Wednesday July 12, 2006, 6pm
at The Atwater Kent Museum
of Philadelphia,
15 S. 7th Street
215-685-4830
During the third century of the American Experiment the concept of revolution grew once again becoming a social movement as well as a political and economic one. The Soviet suppression of the Hungarian revolt left many disillusioned at the end of first half of the twentieth century, but by the 1960s there was a new kind of revolution -- Cultural Revolution. The Civil Rights Movement, The Women's Movement, The Gay Rights Movement, Students for a Democratic Society and The Black Panther Party for Self Defense were born. Che became a cultural icon, Mao organized a cultural revolution within his own Chinese Communist Party, students and workers took to the streets in Paris with slogans like, "Be Reasonable, Demand the Impossible and Run Comrade, the Old Order is Behind You." Philadelphia was not to be left behind.
Our speakers are:
* Robert J. Brand, a member of SDS at the University of Pennsylvania in the 1960s, where he received both his Master of City Planning and Bachelor of Arts in economics. Robert has continued to be active in the Revolution for Social Equality with a specialty in public health issues. He founded Solutions for Progress, Inc., in 1992 to provide grassroots organizations, unions, government and others assistance with health care policy, long-term care policy, economic development issues, and trade union concerns. Together with his colleagues they have developed the Benefit Bank which helps low and moderate income people get all the tax refunds and public benefits to which they are entitled.

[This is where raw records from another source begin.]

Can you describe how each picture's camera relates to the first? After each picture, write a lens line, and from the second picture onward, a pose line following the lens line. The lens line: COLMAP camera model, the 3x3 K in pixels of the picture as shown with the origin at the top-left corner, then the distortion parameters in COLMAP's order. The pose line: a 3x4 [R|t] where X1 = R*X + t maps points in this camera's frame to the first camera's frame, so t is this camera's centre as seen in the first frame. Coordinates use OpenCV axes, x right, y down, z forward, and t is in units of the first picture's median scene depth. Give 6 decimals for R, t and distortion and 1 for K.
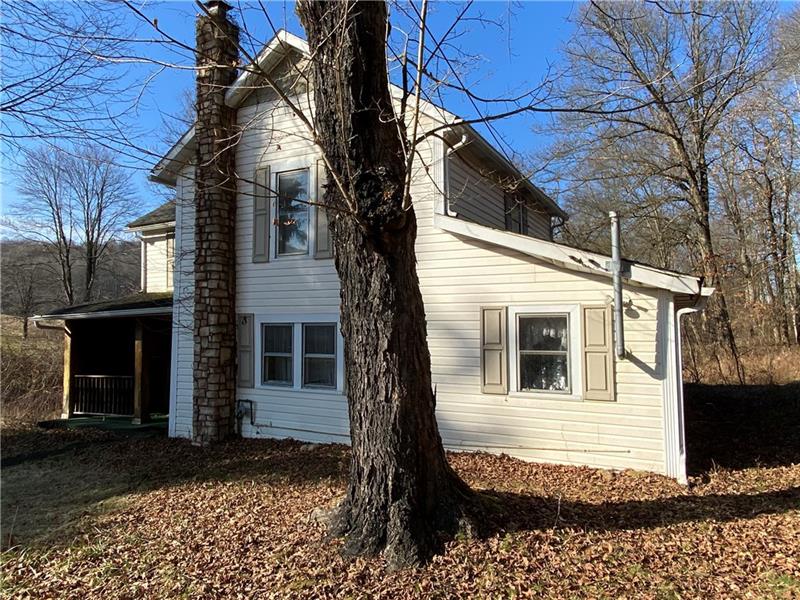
lens RADIAL K [[544.9, 0, 397.9], [0, 544.9, 298.4], [0, 0, 1]] dist [0.042067, -0.018538]
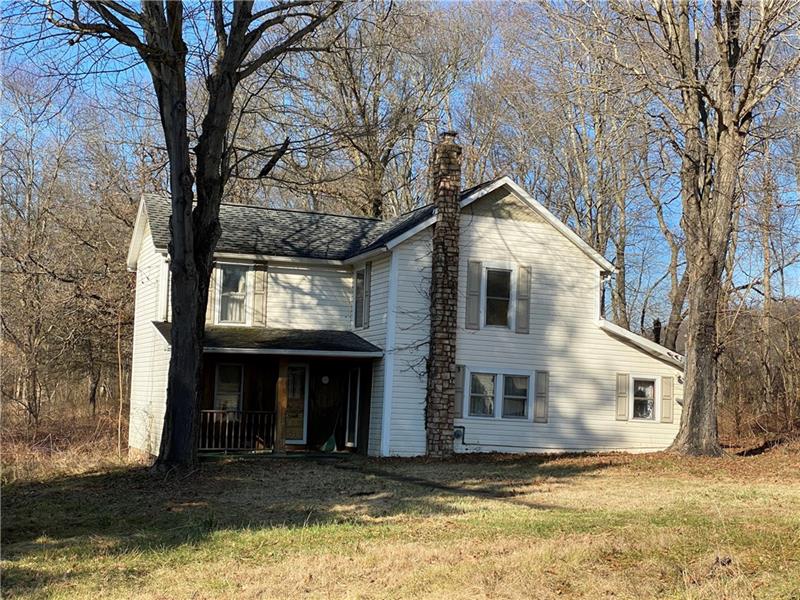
lens RADIAL K [[1208.8, 0, 399.7], [0, 1208.8, 296.3], [0, 0, 1]] dist [0.069368, 0.000000]
pose [[0.682027, 0.102484, 0.724110, -2.805392], [-0.087324, 0.994461, -0.058497, 0.051583], [-0.726094, -0.023336, 0.687199, -1.065131]]
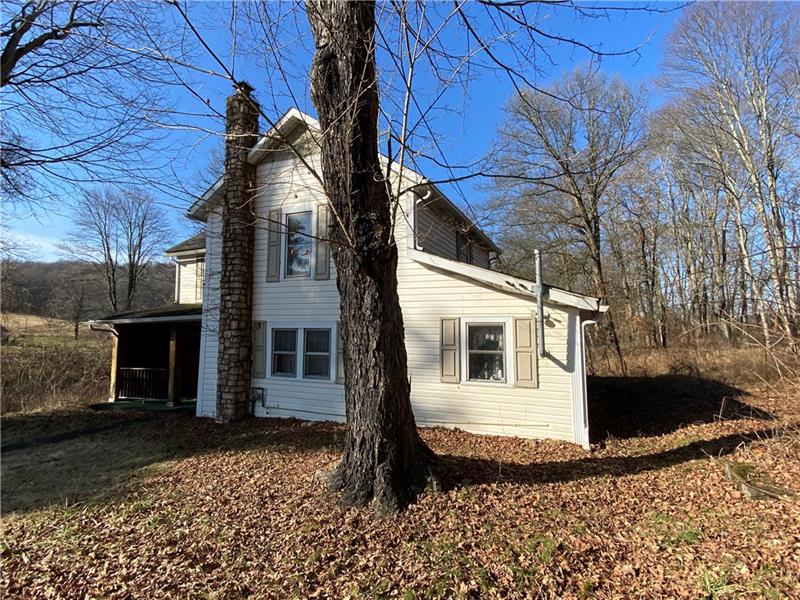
lens RADIAL K [[412.8, 0, 397.2], [0, 412.8, 299.4], [0, 0, 1]] dist [0.032108, -0.007587]
pose [[0.998124, 0.014377, 0.059505, -0.012114], [-0.012761, 0.999541, -0.027461, -0.000227], [-0.059873, 0.026650, 0.997850, -0.006821]]
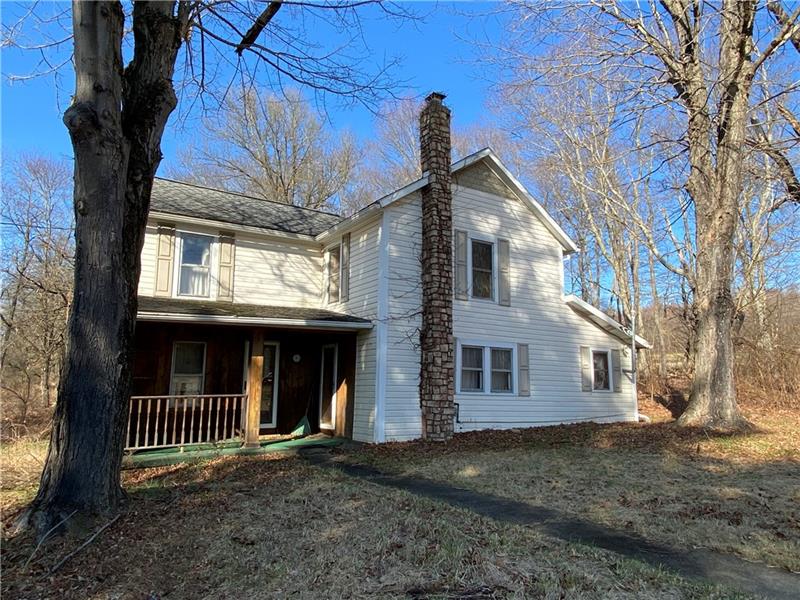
lens RADIAL K [[544.9, 0, 408.2], [0, 544.9, 297.8], [0, 0, 1]] dist [0.042067, -0.018538]
pose [[0.495126, 0.153306, 0.855188, -1.556359], [-0.062828, 0.988050, -0.140748, 0.134390], [-0.866546, 0.015958, 0.498842, 0.469657]]
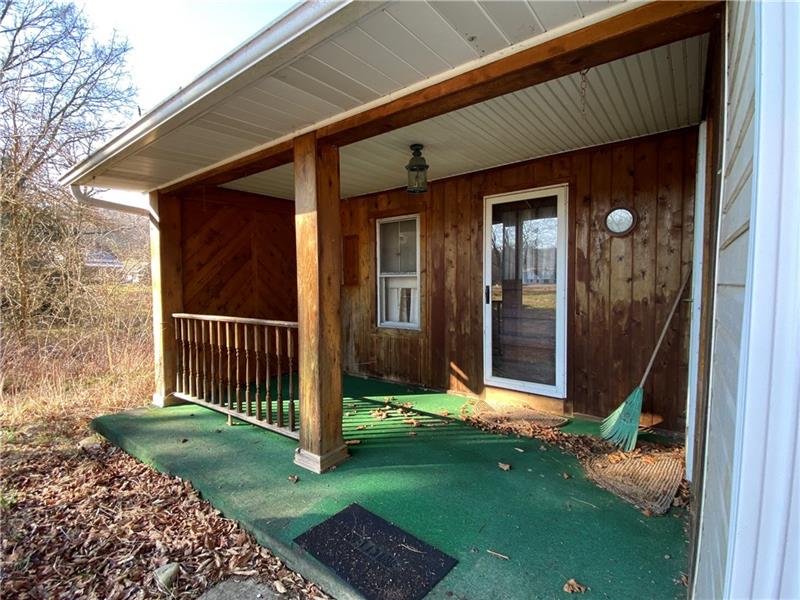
lens RADIAL K [[378.4, 0, 392.2], [0, 378.4, 299.0], [0, 0, 1]] dist [0.005369, 0.000194]
pose [[0.984220, 0.013764, -0.176414, -0.530925], [0.004434, 0.994739, 0.102348, 0.144658], [0.176894, -0.101515, 0.978981, 1.094244]]
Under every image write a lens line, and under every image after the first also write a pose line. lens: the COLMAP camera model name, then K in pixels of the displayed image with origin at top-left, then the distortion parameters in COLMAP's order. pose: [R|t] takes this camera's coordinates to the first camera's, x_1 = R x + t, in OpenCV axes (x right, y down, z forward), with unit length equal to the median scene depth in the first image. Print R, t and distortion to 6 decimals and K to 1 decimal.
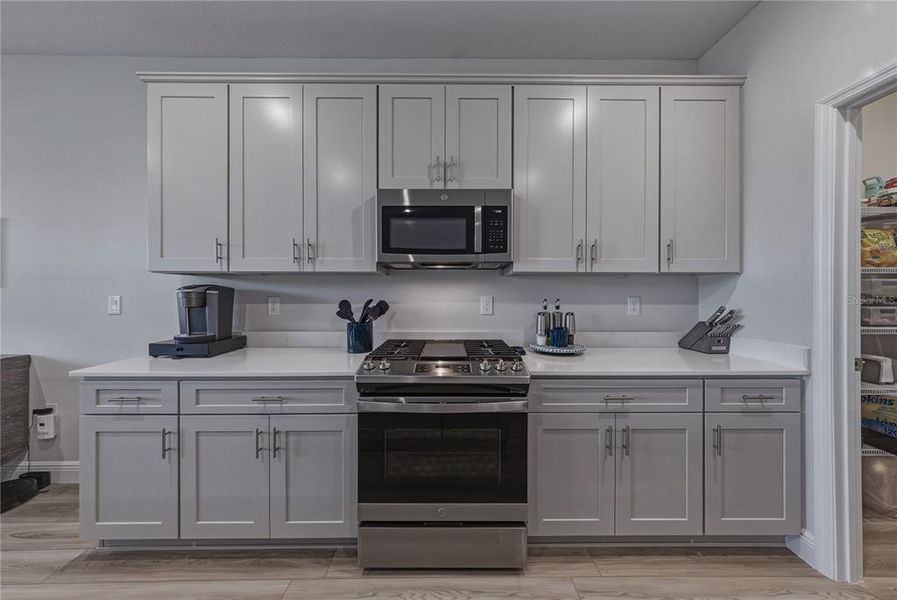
lens RADIAL K [[317.0, 0, 444.0], [0, 317.0, 294.2], [0, 0, 1]] dist [0.001486, -0.000149]
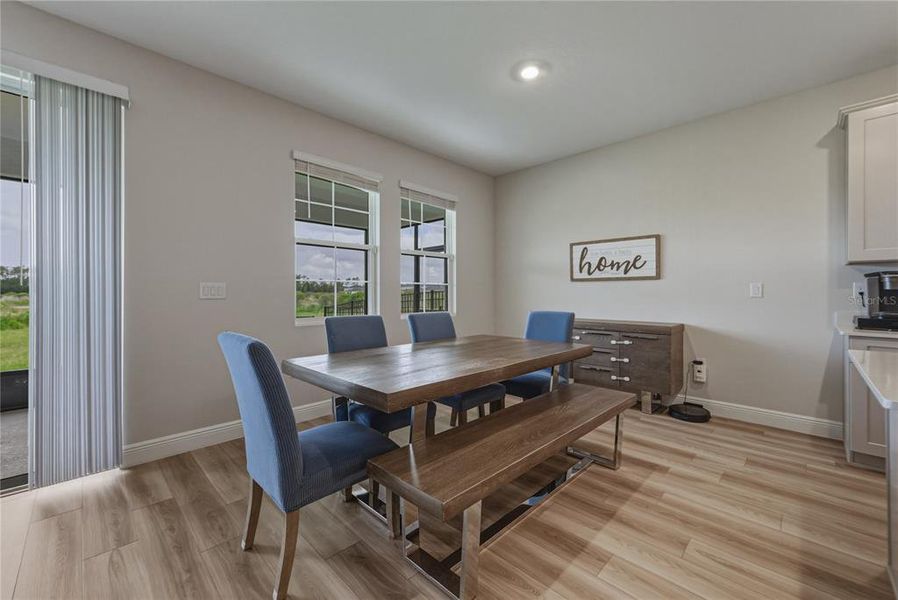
lens RADIAL K [[371.5, 0, 445.6], [0, 371.5, 294.4], [0, 0, 1]] dist [0.006730, 0.001394]
pose [[0.712960, 0.001673, -0.701203, -1.008229], [-0.000870, 0.999998, 0.001502, 0.058881], [0.701205, -0.000461, 0.712960, -1.183671]]
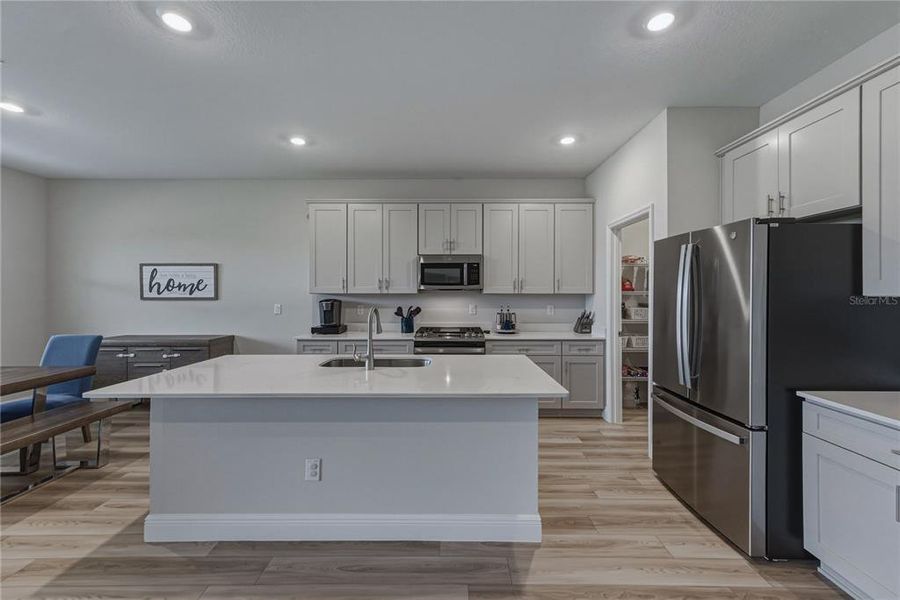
lens RADIAL K [[372.3, 0, 446.9], [0, 372.3, 291.0], [0, 0, 1]] dist [0.006730, 0.001394]
pose [[0.999998, 0.000141, -0.001967, -0.015671], [-0.000157, 0.999965, -0.008365, -0.064768], [0.001966, 0.008365, 0.999963, -1.437961]]
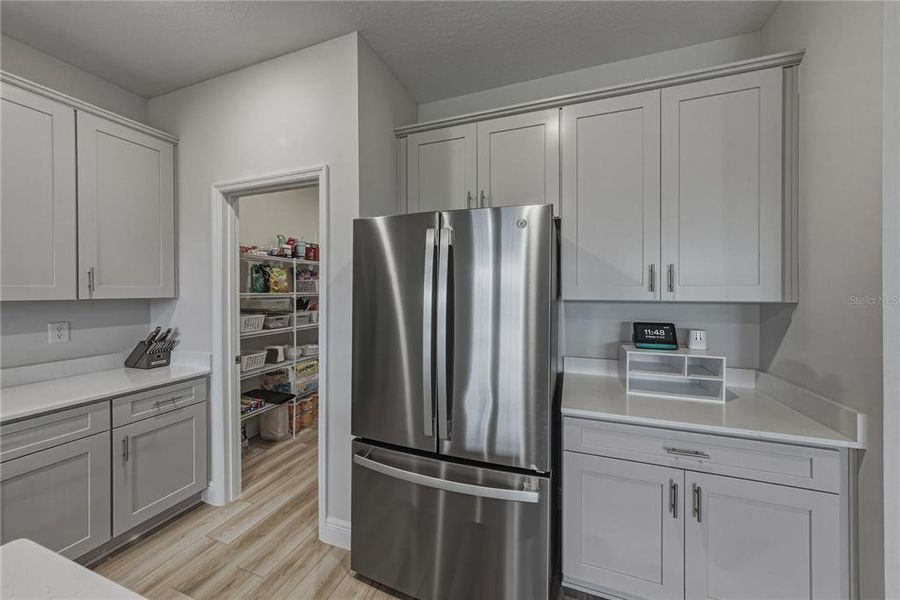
lens RADIAL K [[309.3, 0, 461.9], [0, 309.3, 293.0], [0, 0, 1]] dist [0.000926, -0.000218]
pose [[0.304901, -0.007352, 0.952356, 0.137225], [0.003719, 0.999972, 0.006529, -0.089758], [-0.952377, 0.001551, 0.304919, -0.410234]]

* Reggie Schell was chair of the Philadelphia branch of the Black Panther Party for Self Defense which opened at 1928 W. Columbia Ave in 1968. The party offered free breakfast programs, free clothing programs, a free clinic, did anti-gang work, anti-drug work and offered political education classes, all in response to the needs of the Philadelphia Black Community. Reggie will be happy to separate fact from myth about the Black Panther Party.
* Mary Day Kent is Executive Director of The Women's International League for Peace and Freedom, and has worked with American Friends Service Committee and the Friends Peace Committee. The Women's International League for Peace and Freedom was founded in 1915 during World War I, with Jane Addams as its first president. WILPF works to achieve through peaceful means world disarmament, full rights for women, racial and economic justice, an end to all forms of violence, and to establish those political, social, and psychological conditions which can assure peace, freedom, and justice for all WILPF works to create an environment of political, economic, social and psychological freedom for all members of the human community, so that true peace can be enjoyed by all.
* Thom Nickels, author/journalist/poet, was a member of the (1969) Gay Liberation Front and Philadelphia's Gay Alternative Magazine Collective. He is the author of eight published books, including Gay and Lesbian Philadelphia, Philadelphia Architecture and Out in History. He is the architecture critic/writer for Metro Newspaper and winner of the 2005 Lewis Mumford Award for architecture journalism. As a young Boston gay activist he attended the Black Panther Convention in Washington, D.C.